Jeffrey S. Levin. (1986).  “Roles for the Black Pastor in Preventive Medicine.”  Pastoral Psychology 35:94-103.

In recent years, a new role for Black pastors has emerged.  As agents of health-related social and behavioral change, Black ministers have taken active roles in preventive medicine at the tertiary, secondary, and primary levels of prevention, succeeding despite resistance by some physicians.  The literature detailing these new health-related pastoral roles is reviewed, with special reference to the place of the Black Church in health care and to the place of the Black experience.  It is concluded that Black ministers are ideal people to take part in planning, promoting, and delivering health care in the Black community.


Jeffrey S. Levin.  (1985).  “Religion and Health in Mexican Americans.”  Journal of Religion and Health 24:60-69.

The relationship between religion and health was investigated using data from a three-generation study of Mexican Americans.  Two measures of religion—religious institution attendance and self-rated religiosity—were correlated with a number of functional health indicators, including self-rated health, activity restriction owing to health, bed disability days, physician utilization , worry over health, a physical symptoms sale, and a depression scale.  In addition, prevalence rates were calculated for several major chronic diseases.  Many significant associations obtained, as well as an inverse relationship between self-rated religiosity and hypertension.  These findings are interpreted in light of the literature on religious attendance and health and on religion and aging.

Jeffrey S. Levin. (1984).  “The Role of the Black Church in Community Medicine.”  Journal of the National Medical Association 76:477-483.

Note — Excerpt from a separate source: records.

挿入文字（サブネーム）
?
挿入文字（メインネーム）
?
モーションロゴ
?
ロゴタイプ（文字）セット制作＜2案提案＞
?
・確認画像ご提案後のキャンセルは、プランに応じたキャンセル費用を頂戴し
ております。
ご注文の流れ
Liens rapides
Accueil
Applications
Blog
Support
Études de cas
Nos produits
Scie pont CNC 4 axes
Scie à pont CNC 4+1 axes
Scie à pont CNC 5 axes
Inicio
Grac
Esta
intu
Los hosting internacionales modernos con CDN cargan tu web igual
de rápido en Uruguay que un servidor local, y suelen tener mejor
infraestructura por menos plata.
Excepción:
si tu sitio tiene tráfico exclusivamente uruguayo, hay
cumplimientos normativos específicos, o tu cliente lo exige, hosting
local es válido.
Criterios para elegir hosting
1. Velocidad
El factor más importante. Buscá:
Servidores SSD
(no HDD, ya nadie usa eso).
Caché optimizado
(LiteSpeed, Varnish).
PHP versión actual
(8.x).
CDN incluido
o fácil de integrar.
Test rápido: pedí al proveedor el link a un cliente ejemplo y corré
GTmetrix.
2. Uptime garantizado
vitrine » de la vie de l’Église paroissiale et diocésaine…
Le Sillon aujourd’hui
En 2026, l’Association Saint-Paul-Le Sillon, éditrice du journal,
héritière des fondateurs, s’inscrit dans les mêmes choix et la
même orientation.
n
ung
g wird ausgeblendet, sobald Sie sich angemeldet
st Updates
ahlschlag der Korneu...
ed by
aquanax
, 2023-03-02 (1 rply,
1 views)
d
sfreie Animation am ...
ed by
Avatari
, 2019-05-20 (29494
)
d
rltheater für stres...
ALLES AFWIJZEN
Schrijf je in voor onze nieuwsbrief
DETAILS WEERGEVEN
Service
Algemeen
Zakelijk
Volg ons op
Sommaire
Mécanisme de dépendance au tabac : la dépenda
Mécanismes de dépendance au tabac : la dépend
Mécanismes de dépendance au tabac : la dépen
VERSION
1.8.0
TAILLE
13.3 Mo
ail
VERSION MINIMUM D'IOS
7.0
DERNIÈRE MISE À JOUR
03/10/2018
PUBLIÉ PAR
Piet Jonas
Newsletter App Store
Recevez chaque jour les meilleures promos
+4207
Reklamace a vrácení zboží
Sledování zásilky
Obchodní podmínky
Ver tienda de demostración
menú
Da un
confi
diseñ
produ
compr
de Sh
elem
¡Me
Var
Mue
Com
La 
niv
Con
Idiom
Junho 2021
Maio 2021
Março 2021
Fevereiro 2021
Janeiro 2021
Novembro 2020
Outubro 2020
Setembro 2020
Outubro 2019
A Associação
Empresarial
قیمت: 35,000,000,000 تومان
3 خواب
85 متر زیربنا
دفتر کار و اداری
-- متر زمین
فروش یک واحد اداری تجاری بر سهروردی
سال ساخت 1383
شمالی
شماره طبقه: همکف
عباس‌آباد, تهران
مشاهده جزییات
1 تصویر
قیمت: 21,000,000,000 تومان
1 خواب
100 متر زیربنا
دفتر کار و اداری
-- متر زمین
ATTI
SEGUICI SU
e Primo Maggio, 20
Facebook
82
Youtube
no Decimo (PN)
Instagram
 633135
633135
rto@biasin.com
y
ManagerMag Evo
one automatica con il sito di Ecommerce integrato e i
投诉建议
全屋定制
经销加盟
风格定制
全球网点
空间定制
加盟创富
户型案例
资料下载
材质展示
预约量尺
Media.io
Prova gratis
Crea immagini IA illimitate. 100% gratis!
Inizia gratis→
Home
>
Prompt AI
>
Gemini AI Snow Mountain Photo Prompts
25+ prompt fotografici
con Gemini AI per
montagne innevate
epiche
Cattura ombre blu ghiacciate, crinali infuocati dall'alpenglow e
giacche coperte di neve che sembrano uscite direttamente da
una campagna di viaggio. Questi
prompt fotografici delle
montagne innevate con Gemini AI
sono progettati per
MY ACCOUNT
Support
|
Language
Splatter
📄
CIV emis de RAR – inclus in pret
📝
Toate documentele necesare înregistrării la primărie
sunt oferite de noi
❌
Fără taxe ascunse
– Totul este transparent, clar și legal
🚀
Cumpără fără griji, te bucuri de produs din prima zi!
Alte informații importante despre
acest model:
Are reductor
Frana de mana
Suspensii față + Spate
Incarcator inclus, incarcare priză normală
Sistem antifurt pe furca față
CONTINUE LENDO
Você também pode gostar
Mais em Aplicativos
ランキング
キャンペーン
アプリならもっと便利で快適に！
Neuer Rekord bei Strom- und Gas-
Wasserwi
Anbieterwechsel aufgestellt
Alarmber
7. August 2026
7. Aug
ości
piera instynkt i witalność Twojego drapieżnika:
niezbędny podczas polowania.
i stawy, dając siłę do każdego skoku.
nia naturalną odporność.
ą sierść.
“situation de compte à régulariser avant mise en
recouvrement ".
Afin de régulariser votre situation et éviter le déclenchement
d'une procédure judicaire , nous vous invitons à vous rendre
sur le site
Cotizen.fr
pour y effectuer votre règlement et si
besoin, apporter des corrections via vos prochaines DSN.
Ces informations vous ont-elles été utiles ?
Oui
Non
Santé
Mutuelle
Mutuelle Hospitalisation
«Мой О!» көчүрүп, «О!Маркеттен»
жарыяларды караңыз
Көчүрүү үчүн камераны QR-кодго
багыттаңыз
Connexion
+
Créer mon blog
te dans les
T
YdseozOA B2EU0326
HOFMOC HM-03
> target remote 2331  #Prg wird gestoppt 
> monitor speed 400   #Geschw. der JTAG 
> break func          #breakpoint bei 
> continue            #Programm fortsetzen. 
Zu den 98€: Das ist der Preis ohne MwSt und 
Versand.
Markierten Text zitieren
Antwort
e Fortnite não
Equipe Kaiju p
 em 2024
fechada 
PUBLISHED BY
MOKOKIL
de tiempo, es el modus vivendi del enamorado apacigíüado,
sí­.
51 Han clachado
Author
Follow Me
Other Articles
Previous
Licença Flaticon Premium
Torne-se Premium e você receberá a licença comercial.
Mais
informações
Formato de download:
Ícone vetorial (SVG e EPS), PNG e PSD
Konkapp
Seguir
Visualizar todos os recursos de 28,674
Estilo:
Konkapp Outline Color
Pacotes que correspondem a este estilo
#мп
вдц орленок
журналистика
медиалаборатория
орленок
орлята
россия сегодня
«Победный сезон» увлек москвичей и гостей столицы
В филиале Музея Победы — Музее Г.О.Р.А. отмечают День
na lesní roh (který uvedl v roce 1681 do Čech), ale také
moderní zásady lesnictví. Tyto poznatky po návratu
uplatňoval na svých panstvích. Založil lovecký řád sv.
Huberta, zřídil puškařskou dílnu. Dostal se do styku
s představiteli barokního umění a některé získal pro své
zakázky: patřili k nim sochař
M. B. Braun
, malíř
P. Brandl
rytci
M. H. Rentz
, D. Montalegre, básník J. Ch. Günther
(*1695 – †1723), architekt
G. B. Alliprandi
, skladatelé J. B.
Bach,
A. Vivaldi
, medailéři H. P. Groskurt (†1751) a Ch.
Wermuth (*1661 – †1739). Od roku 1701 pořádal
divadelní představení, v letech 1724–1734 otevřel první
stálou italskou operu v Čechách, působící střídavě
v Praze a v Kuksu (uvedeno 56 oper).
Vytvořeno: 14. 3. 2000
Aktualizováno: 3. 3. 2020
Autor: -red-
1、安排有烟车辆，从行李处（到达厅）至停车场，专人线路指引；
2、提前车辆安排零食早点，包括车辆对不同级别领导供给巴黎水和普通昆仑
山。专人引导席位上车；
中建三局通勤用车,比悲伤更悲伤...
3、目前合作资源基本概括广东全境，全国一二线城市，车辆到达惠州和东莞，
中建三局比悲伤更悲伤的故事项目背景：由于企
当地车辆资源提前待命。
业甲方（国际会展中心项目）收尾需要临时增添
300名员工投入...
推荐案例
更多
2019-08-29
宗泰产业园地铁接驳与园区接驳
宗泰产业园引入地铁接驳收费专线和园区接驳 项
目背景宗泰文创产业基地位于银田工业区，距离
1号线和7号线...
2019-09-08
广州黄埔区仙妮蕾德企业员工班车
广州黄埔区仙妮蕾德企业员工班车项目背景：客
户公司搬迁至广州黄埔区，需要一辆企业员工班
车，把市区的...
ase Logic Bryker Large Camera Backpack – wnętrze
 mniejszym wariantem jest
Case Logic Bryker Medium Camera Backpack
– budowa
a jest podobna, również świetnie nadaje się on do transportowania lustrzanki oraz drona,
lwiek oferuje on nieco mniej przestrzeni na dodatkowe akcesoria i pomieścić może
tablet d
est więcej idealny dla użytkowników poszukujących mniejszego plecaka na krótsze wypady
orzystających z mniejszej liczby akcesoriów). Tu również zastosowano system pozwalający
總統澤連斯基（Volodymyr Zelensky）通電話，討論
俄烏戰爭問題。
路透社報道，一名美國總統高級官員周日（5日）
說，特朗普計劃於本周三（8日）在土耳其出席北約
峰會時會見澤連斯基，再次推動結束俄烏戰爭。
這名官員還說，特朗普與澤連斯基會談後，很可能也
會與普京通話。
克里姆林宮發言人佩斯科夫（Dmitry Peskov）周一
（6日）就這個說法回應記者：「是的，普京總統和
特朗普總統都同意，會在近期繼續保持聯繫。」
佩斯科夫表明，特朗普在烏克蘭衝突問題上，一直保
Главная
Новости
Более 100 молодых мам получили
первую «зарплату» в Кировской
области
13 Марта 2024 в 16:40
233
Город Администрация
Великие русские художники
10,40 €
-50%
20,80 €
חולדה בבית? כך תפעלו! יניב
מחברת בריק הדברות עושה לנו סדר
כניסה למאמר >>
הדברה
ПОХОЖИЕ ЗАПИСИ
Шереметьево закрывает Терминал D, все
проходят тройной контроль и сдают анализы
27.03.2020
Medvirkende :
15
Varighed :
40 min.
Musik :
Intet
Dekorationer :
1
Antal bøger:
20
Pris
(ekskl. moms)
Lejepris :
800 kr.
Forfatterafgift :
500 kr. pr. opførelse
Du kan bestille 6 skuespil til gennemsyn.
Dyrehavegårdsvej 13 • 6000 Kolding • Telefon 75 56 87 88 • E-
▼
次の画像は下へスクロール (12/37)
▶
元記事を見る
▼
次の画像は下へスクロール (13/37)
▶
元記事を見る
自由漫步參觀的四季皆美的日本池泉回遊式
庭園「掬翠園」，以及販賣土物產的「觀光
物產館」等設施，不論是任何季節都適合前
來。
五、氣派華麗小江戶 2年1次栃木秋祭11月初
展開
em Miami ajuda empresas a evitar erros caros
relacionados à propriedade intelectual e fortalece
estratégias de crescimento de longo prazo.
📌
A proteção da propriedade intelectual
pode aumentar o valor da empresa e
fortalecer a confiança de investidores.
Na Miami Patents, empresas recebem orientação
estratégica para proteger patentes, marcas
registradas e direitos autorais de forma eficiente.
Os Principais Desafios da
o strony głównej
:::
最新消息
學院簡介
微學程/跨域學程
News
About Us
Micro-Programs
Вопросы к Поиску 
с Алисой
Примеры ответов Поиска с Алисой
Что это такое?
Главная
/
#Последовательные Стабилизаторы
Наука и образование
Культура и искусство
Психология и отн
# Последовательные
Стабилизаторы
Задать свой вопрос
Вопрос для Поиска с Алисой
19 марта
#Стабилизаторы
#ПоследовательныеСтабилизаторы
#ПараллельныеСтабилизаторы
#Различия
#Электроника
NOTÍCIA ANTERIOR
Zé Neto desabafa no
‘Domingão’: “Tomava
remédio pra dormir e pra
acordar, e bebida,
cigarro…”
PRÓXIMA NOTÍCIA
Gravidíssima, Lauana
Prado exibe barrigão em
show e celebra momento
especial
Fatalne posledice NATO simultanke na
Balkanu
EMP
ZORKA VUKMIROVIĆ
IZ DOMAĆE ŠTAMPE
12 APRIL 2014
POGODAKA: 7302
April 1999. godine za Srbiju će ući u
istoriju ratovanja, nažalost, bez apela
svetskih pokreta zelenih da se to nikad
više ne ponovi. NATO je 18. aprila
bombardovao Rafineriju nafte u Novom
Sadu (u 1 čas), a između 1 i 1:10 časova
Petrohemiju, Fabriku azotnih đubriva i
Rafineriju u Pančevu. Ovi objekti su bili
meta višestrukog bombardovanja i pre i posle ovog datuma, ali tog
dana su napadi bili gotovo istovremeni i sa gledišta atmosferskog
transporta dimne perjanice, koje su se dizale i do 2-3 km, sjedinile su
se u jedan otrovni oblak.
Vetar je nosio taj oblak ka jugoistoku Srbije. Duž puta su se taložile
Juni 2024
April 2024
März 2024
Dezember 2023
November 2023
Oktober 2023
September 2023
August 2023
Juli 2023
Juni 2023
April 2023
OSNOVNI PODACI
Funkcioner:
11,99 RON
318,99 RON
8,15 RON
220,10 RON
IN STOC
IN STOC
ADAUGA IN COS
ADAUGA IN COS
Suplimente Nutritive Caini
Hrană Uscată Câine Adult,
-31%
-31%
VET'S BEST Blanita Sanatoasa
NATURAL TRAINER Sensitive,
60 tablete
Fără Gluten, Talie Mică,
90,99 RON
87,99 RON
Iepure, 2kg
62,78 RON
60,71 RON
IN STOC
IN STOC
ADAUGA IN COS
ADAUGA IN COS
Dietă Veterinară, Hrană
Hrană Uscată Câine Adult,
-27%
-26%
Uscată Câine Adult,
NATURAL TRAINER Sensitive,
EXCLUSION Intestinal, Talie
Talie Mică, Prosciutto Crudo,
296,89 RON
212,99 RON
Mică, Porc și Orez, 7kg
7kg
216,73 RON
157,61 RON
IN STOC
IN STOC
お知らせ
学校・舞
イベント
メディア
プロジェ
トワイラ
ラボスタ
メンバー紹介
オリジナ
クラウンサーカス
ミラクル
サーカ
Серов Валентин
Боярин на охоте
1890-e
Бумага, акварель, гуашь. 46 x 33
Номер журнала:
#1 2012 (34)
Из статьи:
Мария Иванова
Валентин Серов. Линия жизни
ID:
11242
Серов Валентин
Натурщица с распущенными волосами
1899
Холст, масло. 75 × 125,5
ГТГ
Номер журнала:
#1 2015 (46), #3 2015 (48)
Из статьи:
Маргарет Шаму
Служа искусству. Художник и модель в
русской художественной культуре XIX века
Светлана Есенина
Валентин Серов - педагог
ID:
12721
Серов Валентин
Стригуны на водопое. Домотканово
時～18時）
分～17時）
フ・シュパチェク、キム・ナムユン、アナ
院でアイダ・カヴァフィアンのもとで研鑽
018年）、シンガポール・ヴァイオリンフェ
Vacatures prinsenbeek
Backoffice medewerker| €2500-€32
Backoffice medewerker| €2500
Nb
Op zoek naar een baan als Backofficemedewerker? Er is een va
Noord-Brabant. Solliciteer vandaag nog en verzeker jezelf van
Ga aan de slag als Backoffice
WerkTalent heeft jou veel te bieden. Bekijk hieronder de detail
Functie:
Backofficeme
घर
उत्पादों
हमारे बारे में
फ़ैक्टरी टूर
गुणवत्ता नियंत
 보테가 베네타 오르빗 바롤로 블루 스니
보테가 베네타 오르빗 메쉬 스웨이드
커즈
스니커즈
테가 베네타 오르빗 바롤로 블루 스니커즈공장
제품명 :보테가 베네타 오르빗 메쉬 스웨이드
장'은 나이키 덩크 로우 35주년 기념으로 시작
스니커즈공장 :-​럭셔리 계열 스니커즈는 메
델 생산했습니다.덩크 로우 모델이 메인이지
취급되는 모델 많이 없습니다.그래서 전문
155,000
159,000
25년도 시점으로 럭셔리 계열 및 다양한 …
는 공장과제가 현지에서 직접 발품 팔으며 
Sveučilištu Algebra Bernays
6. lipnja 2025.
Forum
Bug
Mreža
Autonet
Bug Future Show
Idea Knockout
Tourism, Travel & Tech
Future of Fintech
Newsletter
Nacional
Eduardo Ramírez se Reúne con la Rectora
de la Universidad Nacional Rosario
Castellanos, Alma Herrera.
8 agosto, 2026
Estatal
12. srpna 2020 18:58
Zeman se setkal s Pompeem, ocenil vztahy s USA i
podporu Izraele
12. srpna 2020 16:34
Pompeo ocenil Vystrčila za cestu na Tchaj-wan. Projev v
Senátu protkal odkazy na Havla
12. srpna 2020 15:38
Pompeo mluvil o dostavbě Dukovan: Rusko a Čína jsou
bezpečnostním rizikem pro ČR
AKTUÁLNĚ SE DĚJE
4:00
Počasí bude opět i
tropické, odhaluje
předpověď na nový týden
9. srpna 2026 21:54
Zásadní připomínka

Historically, the black church has been the preserver and the perpetuator of the black ethos, the radix from which its defining values and norms have been generated, and the autonomous social institution that has provided order and meaning to the black experience in the United States.  The traditional ethic of community-oriented service in the black ethos is highly compatible with the communitarian ethic of community medicine.  Given this congruence and the much-documented fact that black Americans are an at-risk and underserved group regarding health status indicators and the provision of preventive health care, respectively, the black church is an extremely relevant locus for the practice of community medicine.  A number of health programs based in or affiliated with the black church have operated throughout the United States, and these programs, along with the corpus of literature comprising conceptual articles favorable toward such a role for the black church, are reviewed within four areas of community medicine:  primary care delivery, community mental health, health promotion and disease prevention, and health policy.